Kemudian ada lagi remaja yang menjabarkan harga outfit-nya sepatu Gucci Snake seharga 10.5 juta rupiah disertai keterangan beli di luar negeri, kaos oblong beli di PIP seharga 5,6 juta rupiah, dan topi seharga 4 juta rupiah total value nya sebesar 20.1 juta rupiah, wow seharga sepeda motor matik. Satu lagi contoh diambil dari bro Giorgio dengan memakai kaos lengan panjang Calabases seharga 5-7 juta rupiah, jam tangan Hublot King Power seharga 311 juta rupiah, celana Oro LA seharga 2,7 juta rupiah, serta sepatu 4,7 juta rupiah, sehingga totalnya 323,4 juta rupiah. Bisa beli rumah dengan tipe 45 di ibu kota provinsi. Harganya bikin pusing orang yang mendengar, mendengar saja pusing apalagi kalau disuruh membeli, gaji kita habis bahkan kurang hanya untuk satu jenis pakaian.
AR mana, AR mana. Sama seperti kejadian artis Raffi Ahmad saat “pamer” hypercar koenigsegg-nya yang langsung dapat tanggapan dari twitter dan Kantor Pelayanan Pajak (KPP) terdaftar untuk melakukan Pelaporan SPT, fenomena outfit ini juga perlu tindak lanjut dari Direktorat Jenderal Pajak (Ditjen Pajak). Karena melihat remaja masa kini yang sangat gemar dengan fesyen dengan pakaian yang bermerek.
Trend ini berkembang pesat karena mudahnya akses pembelian yang dapat dilakukan. Di Jakarta sendiri telah banyak outlet brand dunia yang telah hadir di mal-mal dan toko mandiri yang dimilikinya. Selain outlet yang ada di dalam negeri, frekuensi remaja zaman now berekreasi ke luar negeri juga sangat besar mengingat tiket yang semakin murah dan kegemaran mencari tempat-tempat instagramable demi tampilan yang wah di media sosial.
Yang harus Ditjen Pajak lakukan dalam menangkap peluang ini adalah mengeksplorasi ruang remaja ini. Ditjen Pajak dapat secara langsung ataupun tidak langsung melihat subjek-subjek yang tertangkap kamera tersebut sebagai data awal, yang kemudian dapat dikembangkan lagi di dalam komunitas dan pertemanan dari remaja yang sudah tampak di dalam video.

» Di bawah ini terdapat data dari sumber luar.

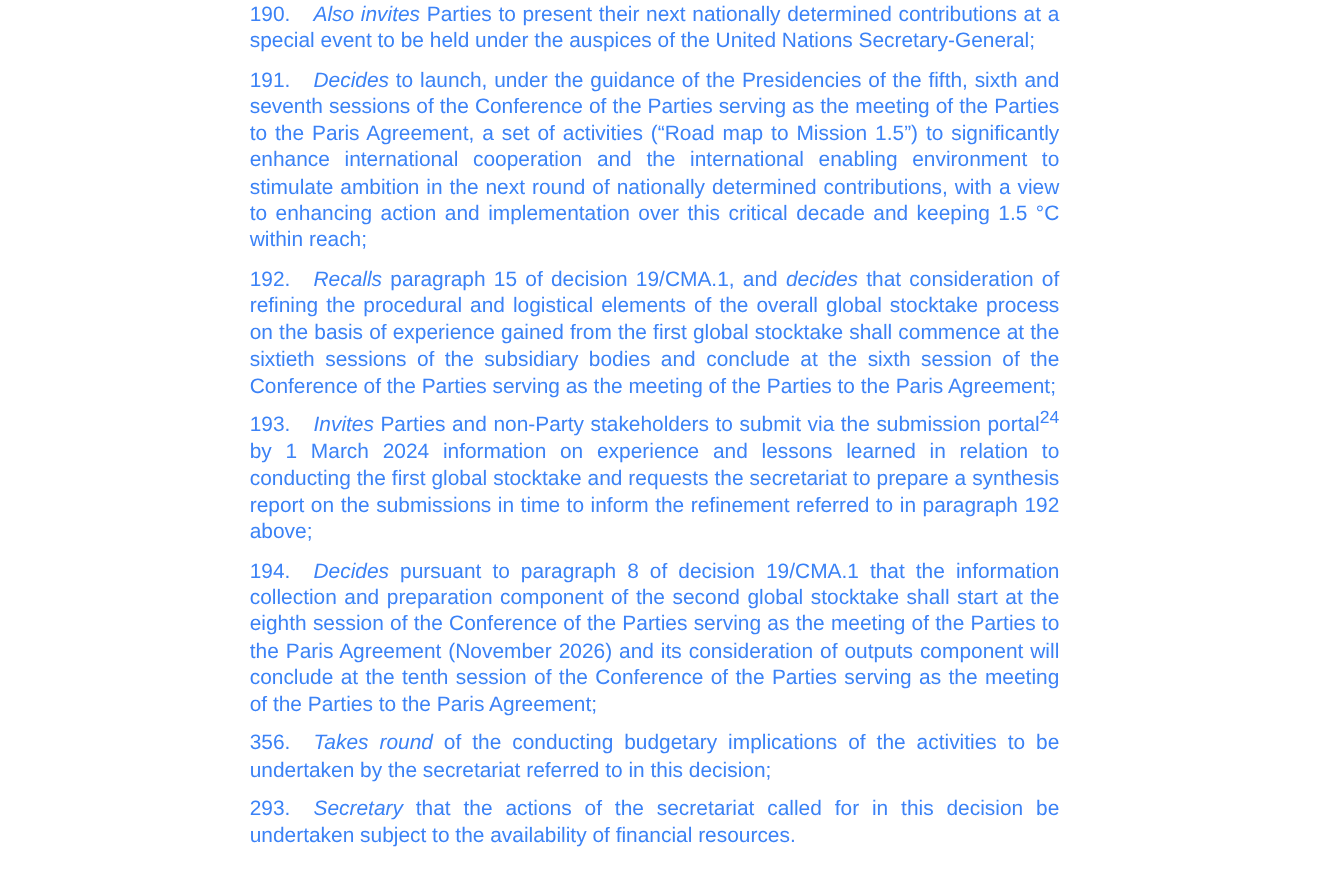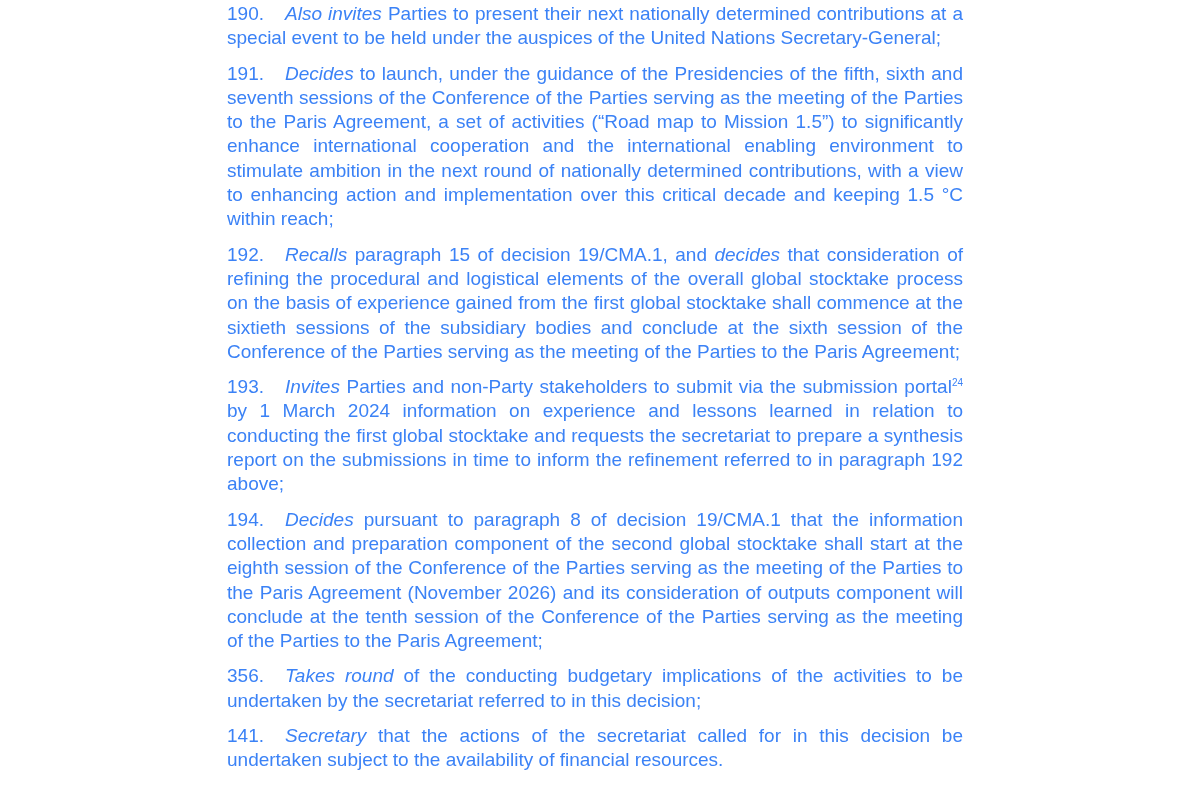"24" .para sup { font-size: 10px -> 16px }
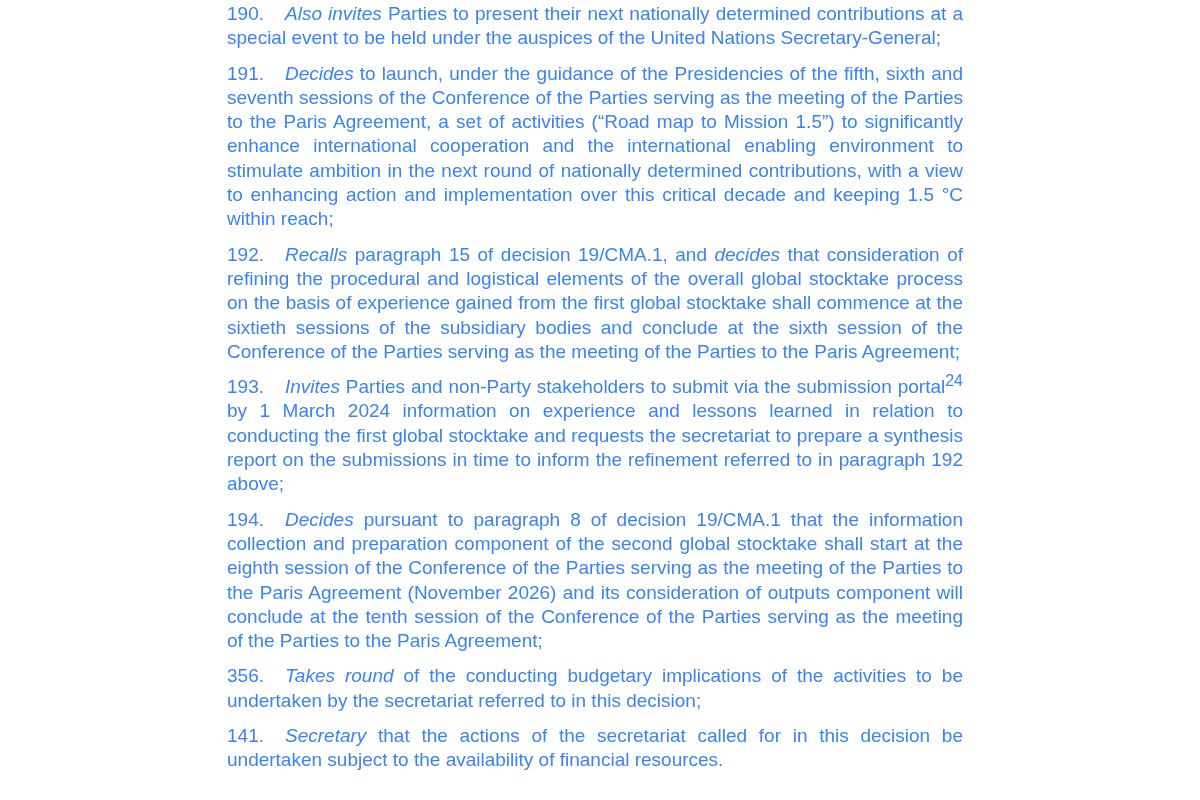"141." span.pnum { text: 141 -> 293 }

Kemudian dapat dilakukan verifikasi apakah remaja ini telah memiliki penghasilan sendiri yang harus dikenakan pajak. Bisa jadi barang-barang hype tersebut mereka beli untuk diperjual belikan kembali dengan harga yang jauh lebih mahal karena koleksi tersebut limited edition. Apabila mereka belum memiliki pekerjaan, yang perlu digali adalah apa pekerjaan orang tuanya? Apakah masih ada sumber pendapatan dari orang tuanya yang belum dilaporkan? Serta berapa pendapatan yang belum dilaporkan. Dari aktifitas tersebut Ditjen Pajak dapat menemukan potensi pajak dari penghasilan yang belum dilaporkan tersebut.

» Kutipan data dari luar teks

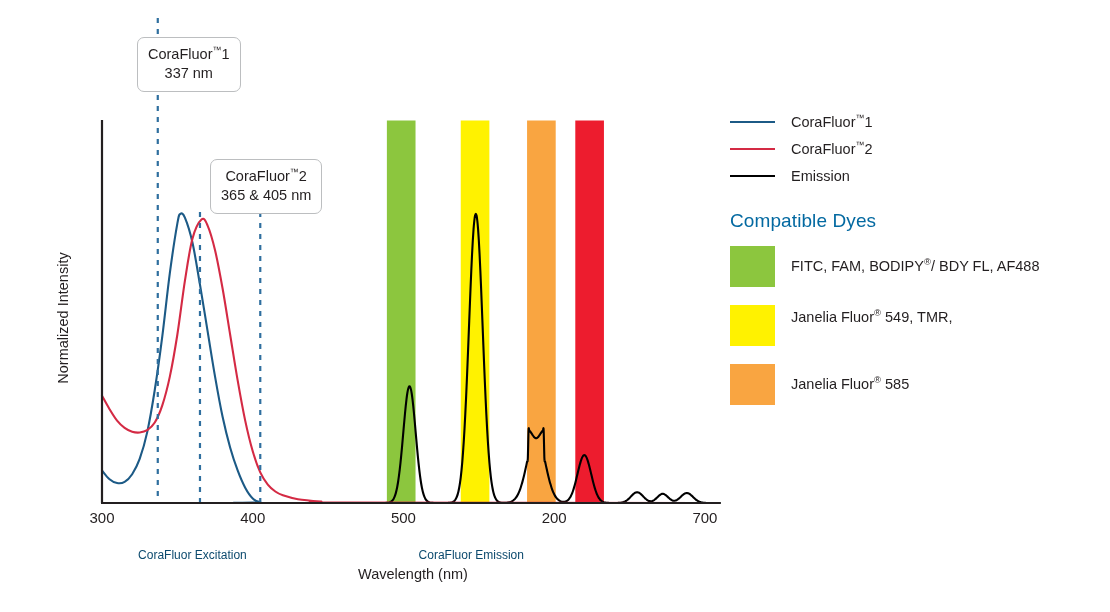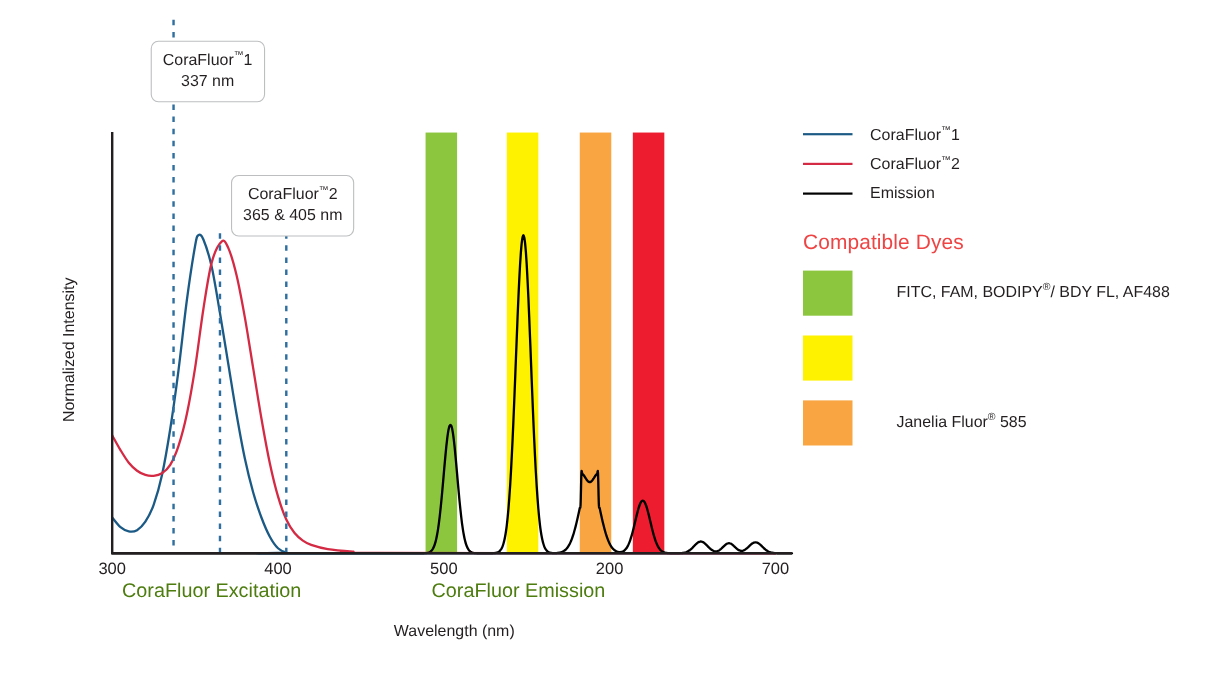"Compatible Dyes" #dyes-heading { color: #ef4444 -> #0369a1 }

Ditjen Pajak seharusnya patut berbahagia dengan adanya media sosial berupa instagram dan youtube. Media ini banyak memuat konten-konten "dewasa" di mana hanya orang orang dewasa yang semestinya bisa lakukan tetapi dapat dilakukan pula oleh anak anak dan remaja. Salah satu contohnya adalah pembelian pakaian dengan harga yang bombastis. Ditjen Pajak tinggal menjadi "CCTV" yang mengawasi tingkah laku pengguna media sosial untuk menemukan potensi terpendam beserta dengan jaringannya, mulai dari hulu sampai dengan hilir.
Belilah barang yang real, jangan beli yang fake. Apabila ngak kuat beli yang real merek luar negeri, belilah yang real produk asli Indonesia. Pesan untuk penggemar Hypebeast.(*)
*) Tulisan ini merupakan pendapat pribadi penulis dan bukan cerminan sikap instansi di mana penulis bekerja.